Exercise data START

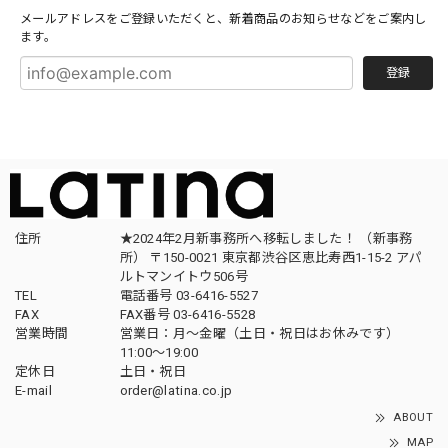
メールアドレスをご登録いただくと、新着商品のお知らせなどをご案内し
ます。
登録
住所
★2024年2月新事務所へ移転しました！ （新事務
所） 〒150-0021 東京都渋谷区恵比寿西1-15-2 アパ
ルトマンイトウ506号
TEL
電話番号 03-6416-5527
FAX
FAX番号 03-6416-5528
営業時間
営業日：月〜金曜（土日・祝日はお休みです）
11:00〜19:00
定休日
土日・祝日
E-mail
order@latina.co.jp
ABOUT
MAP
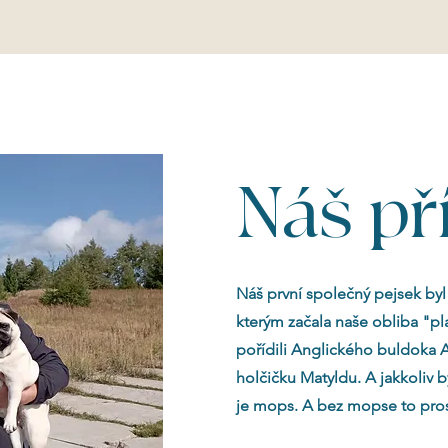
Náš př
Náš první společný pejsek byl
kterým začala naše obliba "p
pořídili Anglického buldoka 
holčičku Matyldu. A jakkoliv b
je mops. A bez mopse to pros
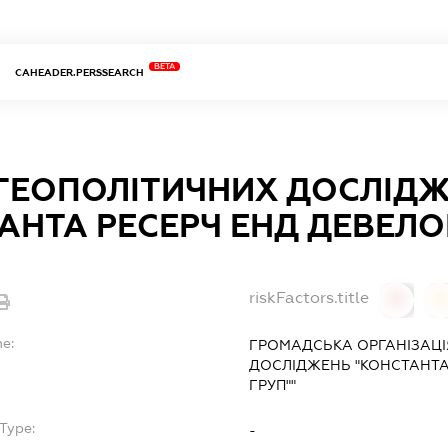
BETA
CAHEADER.PERSSEARCH
 ГЕОПОЛІТИЧНИХ ДОСЛІД
АНТА РЕСЕРЧ ЕНД ДЕВЕЛО
riskFactors.title
0
0
me:
ГРОМАДСЬКА ОРГАНІЗАЦІ
ДОСЛІДЖЕНЬ "КОНСТАНТА
ГРУП""
Type:
-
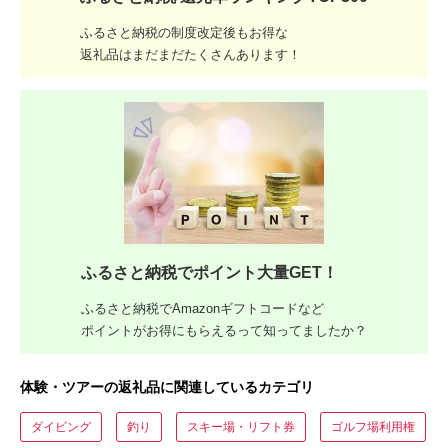
ふるさと納税の制度改定後もお得な
返礼品はまだまだたくさんあります！
ふるさと納税でポイント大量GET！
ふるさと納税でAmazonギフトコードなど
ポイントがお得にもらえるって知ってましたか？
体験・ツアーの返礼品に関連しているカテゴリ
ダイビング
釣り
スキー場・リフト券
ゴルフ場利用権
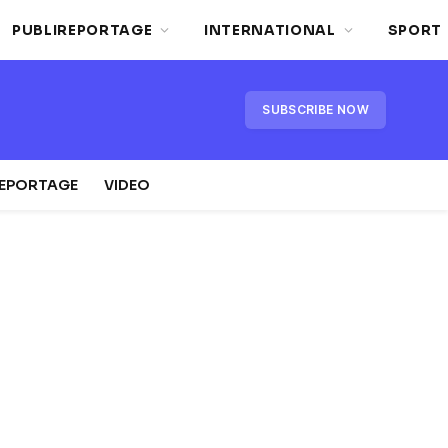
PUBLIREPORTAGE
INTERNATIONAL
SPORT
SUBSCRIBE NOW
REPORTAGE
VIDEO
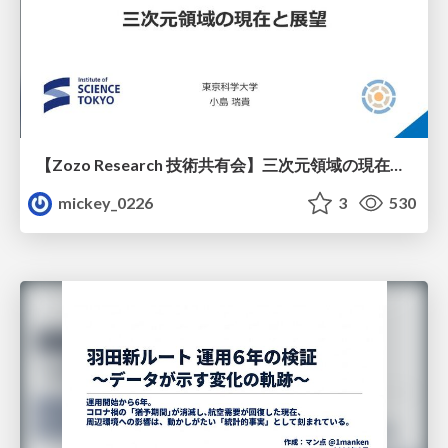
【Zozo Research 技術共有会】三次元領域の現在と展望
mickey_0226
3
530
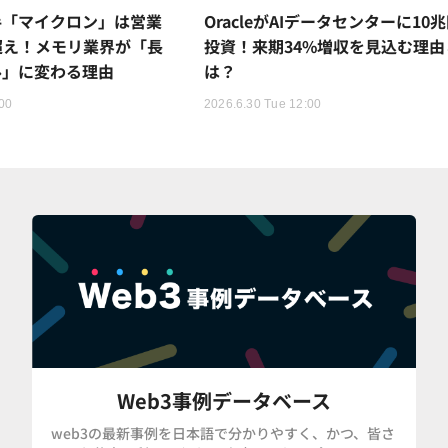
手「マイクロン」は営業
OracleがAIデータセンターに10
超え！メモリ業界が「長
投資！来期34%増収を見込む理由
ル」に変わる理由
は？
:00
2026.6.30 Tue 12:00
Web3事例データベース
web3の最新事例を日本語で分かりやすく、かつ、皆さ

Exercise data END

▶ [What this task involves]: In the records above, find the line with "営業日：月〜金曜（土日・祝日はお休みです）" and the line with "手「マイクロン」は営業", then restate word for word only those two lines and all lines between, omitting pictures.

▶ [Your solution]:
営業日：月〜金曜（土日・祝日はお休みです）
11:00〜19:00
定休日
土日・祝日
E-mail
order@latina.co.jp
ABOUT
MAP
Náš př
Náš první společný pejsek byl
kterým začala naše obliba "p
pořídili Anglického buldoka 
holčičku Matyldu. A jakkoliv b
je mops. A bez mopse to pros
BETA
CAHEADER.PERSSEARCH
 ГЕОПОЛІТИЧНИХ ДОСЛІД
АНТА РЕСЕРЧ ЕНД ДЕВЕЛО
riskFactors.title
0
0
me:
ГРОМАДСЬКА ОРГАНІЗАЦІ
ДОСЛІДЖЕНЬ "КОНСТАНТА
ГРУП""
Type:
-
ふるさと納税の制度改定後もお得な
返礼品はまだまだたくさんあります！
ふるさと納税でポイント大量GET！
ふるさと納税でAmazonギフトコードなど
ポイントがお得にもらえるって知ってましたか？
体験・ツアーの返礼品に関連しているカテゴリ
ダイビング
釣り
スキー場・リフト券
ゴルフ場利用権
PUBLIREPORTAGE
INTERNATIONAL
SPORT
SUBSCRIBE NOW
REPORTAGE
VIDEO
【Zozo Research 技術共有会】三次元領域の現在と展望
mickey_0226
3
530
手「マイクロン」は営業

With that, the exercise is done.